The performances elevate a lot of the material. Zoe Saldaña is the MVP, giving a fierce and captivating performance that grounds the film’s heightened energy. She excels in both dance and song, fully inhabiting Rita’s arc as a woman who helps others reinvent themselves while grappling with her own uncertainty about what fulfillment looks like. She manages to make Rita feel fully fleshed out despite often playing a supporting role in others’ stories. Karla Sofía Gascón brings nuance to the title role, portraying Emilia’s longing and contradictions with sincerity, and while some of the script’s beats don’t always give her room to delve into deeper emotions, she makes the character’s conflicts compelling.

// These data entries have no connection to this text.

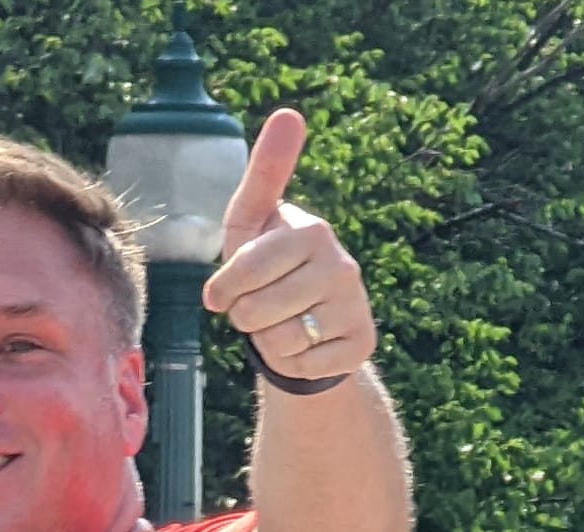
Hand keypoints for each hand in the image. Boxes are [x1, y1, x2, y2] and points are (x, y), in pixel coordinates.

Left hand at [202, 111, 376, 384]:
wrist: (310, 326)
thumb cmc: (269, 270)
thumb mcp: (253, 223)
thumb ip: (264, 174)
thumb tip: (290, 112)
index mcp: (312, 231)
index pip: (245, 269)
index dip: (225, 290)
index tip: (223, 293)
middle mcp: (341, 264)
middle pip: (256, 311)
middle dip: (246, 318)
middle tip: (261, 308)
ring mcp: (355, 305)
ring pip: (279, 342)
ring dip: (269, 343)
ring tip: (283, 325)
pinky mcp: (361, 343)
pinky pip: (302, 366)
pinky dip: (292, 365)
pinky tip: (305, 348)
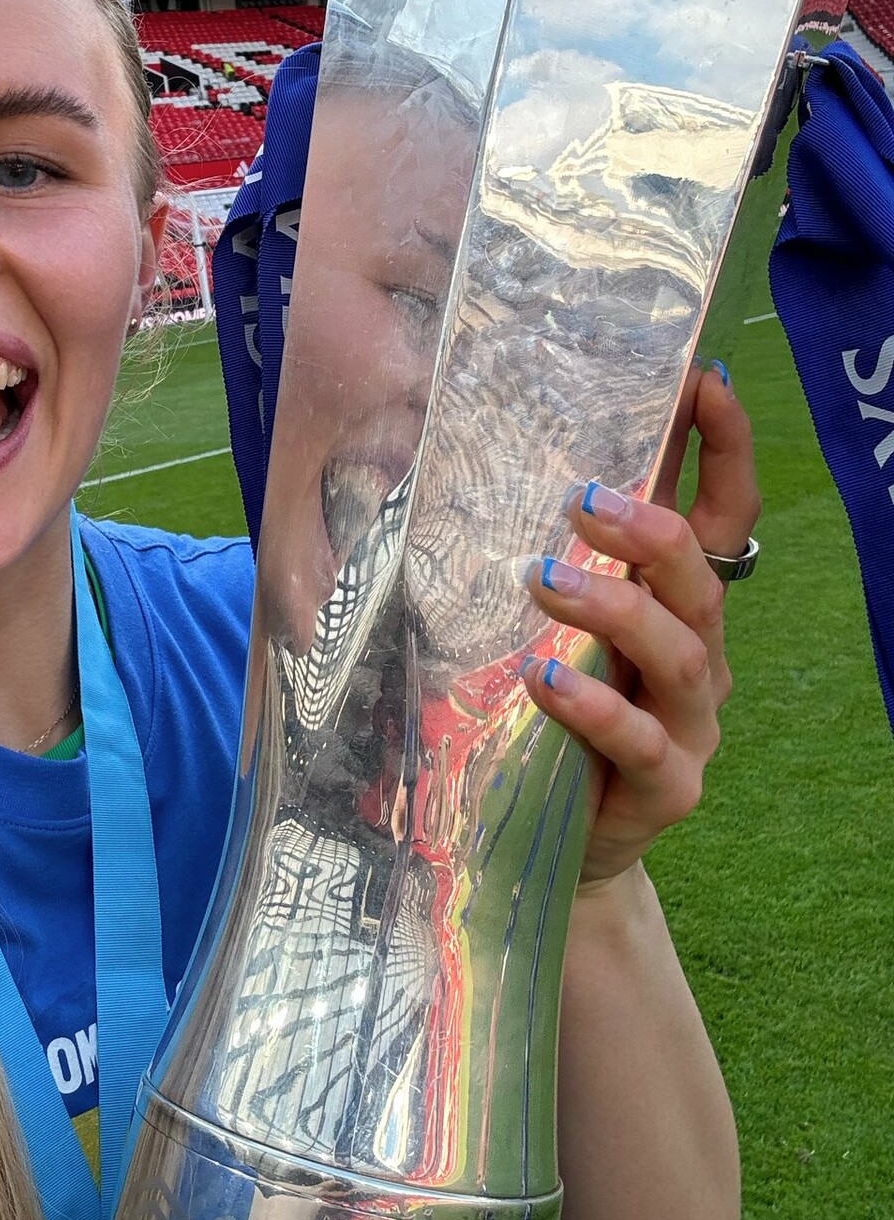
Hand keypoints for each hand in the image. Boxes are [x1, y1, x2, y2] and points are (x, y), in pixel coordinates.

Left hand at [520, 364, 759, 888]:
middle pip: (702, 581)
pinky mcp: (666, 789)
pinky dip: (594, 707)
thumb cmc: (551, 712)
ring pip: (679, 654)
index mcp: (677, 605)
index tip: (701, 380)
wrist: (556, 839)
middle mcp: (698, 656)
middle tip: (584, 498)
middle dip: (654, 532)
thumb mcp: (554, 625)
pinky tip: (546, 679)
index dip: (724, 448)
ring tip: (544, 578)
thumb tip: (495, 452)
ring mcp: (689, 726)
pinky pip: (641, 742)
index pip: (721, 514)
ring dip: (616, 608)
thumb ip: (552, 557)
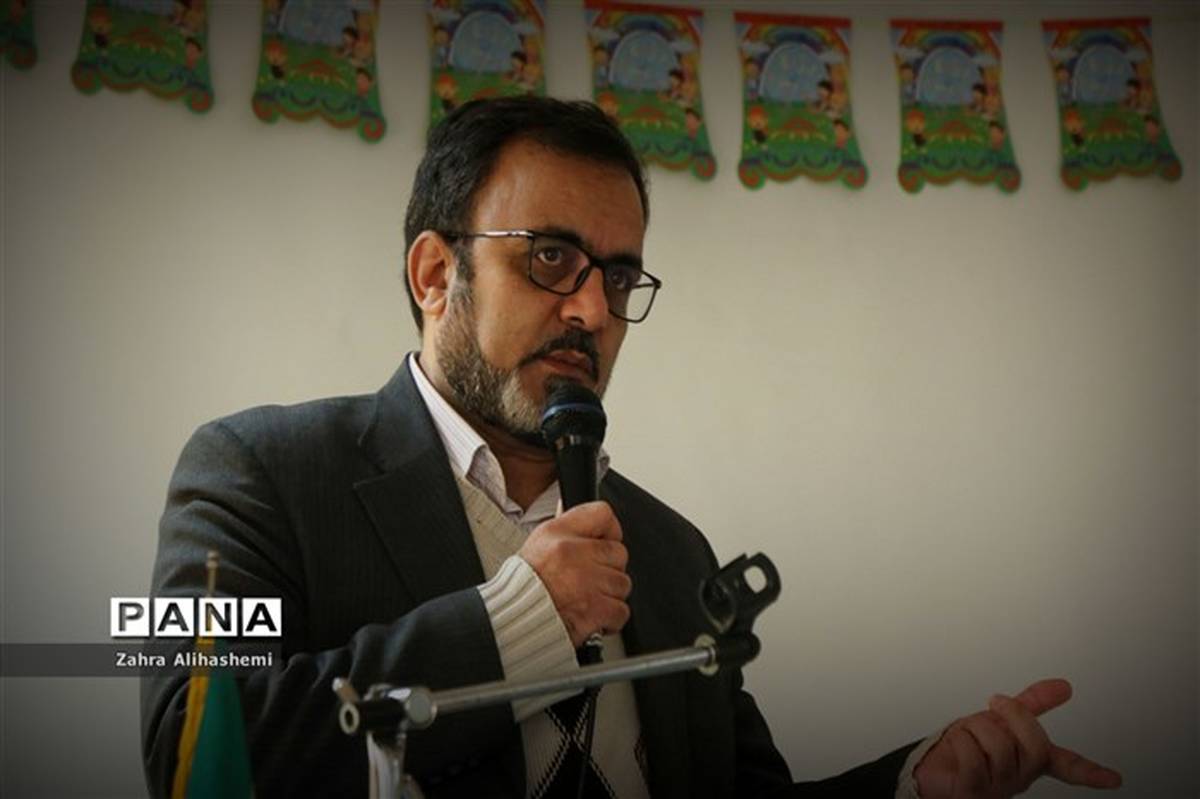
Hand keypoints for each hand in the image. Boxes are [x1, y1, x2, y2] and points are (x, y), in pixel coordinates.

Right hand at [519, 501, 630, 647]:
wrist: (513, 620)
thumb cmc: (525, 586)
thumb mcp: (539, 543)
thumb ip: (567, 529)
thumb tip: (582, 518)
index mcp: (558, 534)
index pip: (602, 514)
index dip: (609, 529)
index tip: (604, 542)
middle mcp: (573, 554)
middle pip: (619, 552)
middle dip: (608, 567)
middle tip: (590, 577)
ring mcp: (587, 583)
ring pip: (622, 583)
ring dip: (609, 594)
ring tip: (588, 597)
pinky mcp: (595, 610)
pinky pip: (621, 610)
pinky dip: (611, 618)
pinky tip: (593, 615)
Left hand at [914, 678, 1121, 797]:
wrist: (930, 769)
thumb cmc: (964, 750)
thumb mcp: (999, 720)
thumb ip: (1030, 704)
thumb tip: (1063, 686)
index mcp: (1028, 762)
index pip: (1066, 766)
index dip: (1090, 771)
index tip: (1113, 778)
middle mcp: (1017, 777)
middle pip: (1035, 745)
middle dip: (1016, 716)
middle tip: (997, 703)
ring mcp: (997, 787)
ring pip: (1000, 745)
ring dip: (978, 728)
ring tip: (969, 736)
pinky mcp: (972, 790)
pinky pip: (972, 756)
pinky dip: (961, 742)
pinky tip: (958, 748)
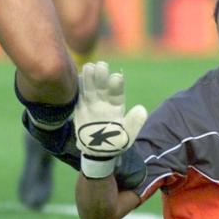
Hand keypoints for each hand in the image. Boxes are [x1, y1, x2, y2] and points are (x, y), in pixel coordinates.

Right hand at [74, 62, 146, 178]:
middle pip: (102, 86)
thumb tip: (141, 109)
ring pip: (90, 87)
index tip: (116, 77)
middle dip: (102, 75)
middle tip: (101, 65)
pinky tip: (77, 77)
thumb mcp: (127, 137)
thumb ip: (134, 124)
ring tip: (89, 66)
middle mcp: (104, 102)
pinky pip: (78, 95)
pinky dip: (77, 87)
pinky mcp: (80, 109)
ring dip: (89, 77)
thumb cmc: (114, 144)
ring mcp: (91, 104)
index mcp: (116, 106)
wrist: (97, 152)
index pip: (117, 92)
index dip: (116, 84)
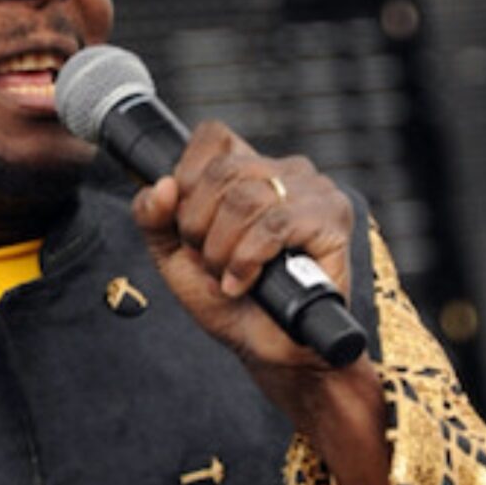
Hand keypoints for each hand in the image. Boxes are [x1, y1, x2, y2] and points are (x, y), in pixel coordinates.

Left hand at [133, 120, 389, 484]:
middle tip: (207, 261)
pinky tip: (243, 284)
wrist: (269, 348)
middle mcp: (285, 170)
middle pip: (221, 171)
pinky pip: (274, 225)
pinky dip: (247, 259)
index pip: (213, 136)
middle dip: (198, 225)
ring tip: (227, 277)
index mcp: (249, 167)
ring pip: (246, 198)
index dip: (187, 176)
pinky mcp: (332, 221)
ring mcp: (314, 191)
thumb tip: (161, 186)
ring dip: (221, 249)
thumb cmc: (227, 296)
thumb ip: (153, 217)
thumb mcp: (173, 253)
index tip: (186, 224)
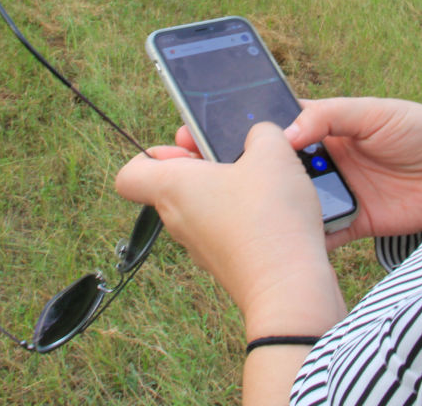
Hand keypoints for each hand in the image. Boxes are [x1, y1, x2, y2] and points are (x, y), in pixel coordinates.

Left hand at [116, 124, 345, 337]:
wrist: (290, 289)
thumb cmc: (269, 218)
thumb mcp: (273, 152)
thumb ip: (262, 133)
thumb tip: (260, 136)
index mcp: (172, 188)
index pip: (130, 174)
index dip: (151, 154)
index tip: (185, 147)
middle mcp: (179, 220)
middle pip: (176, 185)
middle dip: (206, 164)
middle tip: (237, 155)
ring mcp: (202, 247)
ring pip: (206, 207)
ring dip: (233, 190)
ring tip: (269, 180)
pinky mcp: (228, 263)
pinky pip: (232, 230)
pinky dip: (252, 217)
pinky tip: (283, 211)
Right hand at [173, 98, 421, 251]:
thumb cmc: (421, 130)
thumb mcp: (376, 112)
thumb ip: (331, 115)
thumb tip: (285, 132)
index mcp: (323, 125)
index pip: (272, 124)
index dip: (238, 128)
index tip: (200, 131)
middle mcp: (321, 160)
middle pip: (272, 168)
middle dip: (239, 170)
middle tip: (201, 171)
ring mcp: (333, 193)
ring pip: (289, 202)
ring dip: (266, 205)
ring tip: (231, 208)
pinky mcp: (350, 223)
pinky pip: (317, 233)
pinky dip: (299, 238)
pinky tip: (271, 242)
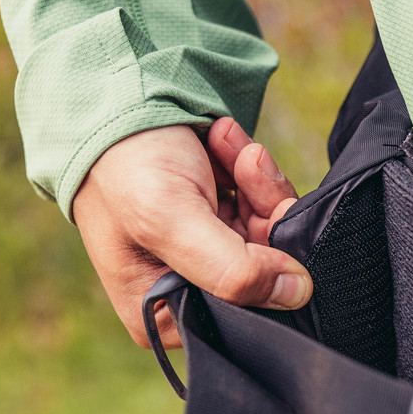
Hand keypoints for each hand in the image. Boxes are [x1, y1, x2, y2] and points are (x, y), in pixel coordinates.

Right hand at [72, 118, 310, 348]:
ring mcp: (207, 256)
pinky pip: (261, 205)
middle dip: (264, 208)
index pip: (246, 312)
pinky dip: (250, 168)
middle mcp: (188, 293)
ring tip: (224, 140)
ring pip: (270, 232)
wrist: (114, 100)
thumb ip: (233, 268)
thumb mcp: (171, 220)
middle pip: (267, 270)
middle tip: (247, 161)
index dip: (269, 267)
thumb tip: (298, 294)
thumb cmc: (125, 166)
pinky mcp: (220, 221)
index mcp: (164, 313)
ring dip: (256, 179)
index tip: (265, 214)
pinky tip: (223, 139)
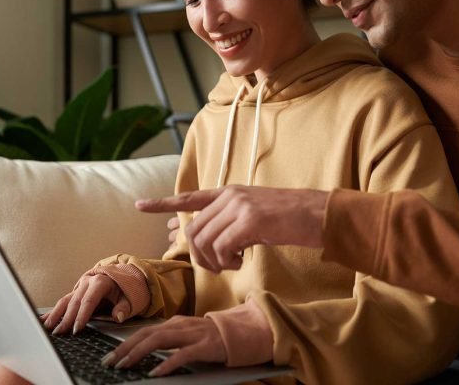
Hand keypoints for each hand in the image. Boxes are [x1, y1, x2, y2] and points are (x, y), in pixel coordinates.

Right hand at [43, 273, 128, 334]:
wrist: (120, 277)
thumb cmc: (124, 290)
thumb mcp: (129, 298)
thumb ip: (124, 307)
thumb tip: (118, 316)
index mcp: (100, 282)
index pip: (89, 300)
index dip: (82, 315)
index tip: (76, 328)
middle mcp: (87, 282)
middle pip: (75, 302)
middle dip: (66, 318)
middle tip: (59, 333)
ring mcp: (79, 287)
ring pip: (65, 300)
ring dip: (55, 315)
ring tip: (48, 327)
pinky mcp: (74, 292)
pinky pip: (62, 302)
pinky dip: (52, 311)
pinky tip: (42, 320)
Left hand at [101, 315, 225, 376]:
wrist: (239, 333)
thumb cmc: (210, 337)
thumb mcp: (186, 335)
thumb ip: (168, 340)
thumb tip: (143, 349)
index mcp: (174, 323)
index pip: (144, 331)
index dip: (125, 343)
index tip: (110, 356)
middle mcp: (180, 325)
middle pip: (147, 334)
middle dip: (125, 348)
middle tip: (109, 362)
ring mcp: (192, 335)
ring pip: (160, 340)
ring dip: (139, 353)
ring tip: (125, 365)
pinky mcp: (204, 346)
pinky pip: (182, 355)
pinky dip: (166, 364)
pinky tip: (155, 373)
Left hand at [136, 186, 328, 272]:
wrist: (318, 213)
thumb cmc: (290, 219)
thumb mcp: (256, 214)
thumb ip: (231, 221)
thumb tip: (210, 240)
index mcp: (229, 192)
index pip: (189, 197)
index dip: (163, 203)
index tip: (140, 206)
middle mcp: (230, 196)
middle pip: (194, 230)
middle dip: (200, 255)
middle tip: (221, 266)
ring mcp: (239, 206)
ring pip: (204, 241)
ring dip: (214, 261)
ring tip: (233, 263)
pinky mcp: (250, 220)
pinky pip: (222, 247)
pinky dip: (228, 261)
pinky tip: (243, 260)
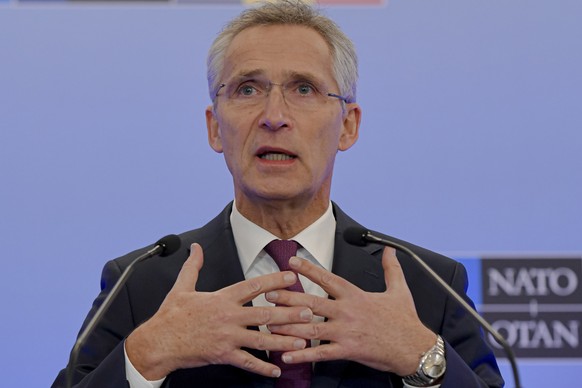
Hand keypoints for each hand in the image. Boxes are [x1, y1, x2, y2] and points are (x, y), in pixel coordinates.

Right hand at [125, 243, 313, 379]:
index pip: (253, 286)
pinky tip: (277, 368)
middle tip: (308, 312)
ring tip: (302, 340)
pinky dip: (263, 366)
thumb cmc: (170, 316)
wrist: (158, 342)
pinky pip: (247, 362)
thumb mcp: (182, 287)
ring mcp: (226, 337)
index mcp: (221, 298)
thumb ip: (193, 266)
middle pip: (264, 313)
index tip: (291, 277)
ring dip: (284, 340)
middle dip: (289, 312)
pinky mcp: (222, 354)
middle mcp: (228, 316)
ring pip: (261, 339)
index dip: (274, 281)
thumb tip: (196, 247)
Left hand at [265, 247, 435, 375]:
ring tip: (269, 323)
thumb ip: (391, 268)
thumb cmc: (405, 320)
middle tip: (269, 294)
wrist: (415, 348)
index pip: (328, 278)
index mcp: (356, 295)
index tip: (291, 261)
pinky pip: (320, 352)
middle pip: (312, 302)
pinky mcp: (348, 350)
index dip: (308, 269)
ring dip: (289, 325)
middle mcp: (347, 311)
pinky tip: (286, 354)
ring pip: (311, 327)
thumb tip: (390, 249)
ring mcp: (346, 331)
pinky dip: (302, 354)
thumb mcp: (400, 290)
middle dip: (289, 297)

Selena Gomez, often underrated as an actress, brings a quiet but affecting depth to Jessie, her measured performance capturing the weight of unspoken pain. She balances her character’s resentment, grief, and lingering attachment with impressive restraint, particularly in the film’s most heightened, melodramatic moments. Her performance gives Jessie’s heartbreak an emotional credibility that makes her role far more than a side note to Emilia’s arc.

For all its imperfections, Emilia Pérez is undeniably ambitious and rarely dull. It swings big, and while it doesn’t always land, it’s never uninteresting. Its divisive reception may overshadow its strengths, but for those willing to engage with its bold choices and thematic depth, there’s a lot to appreciate.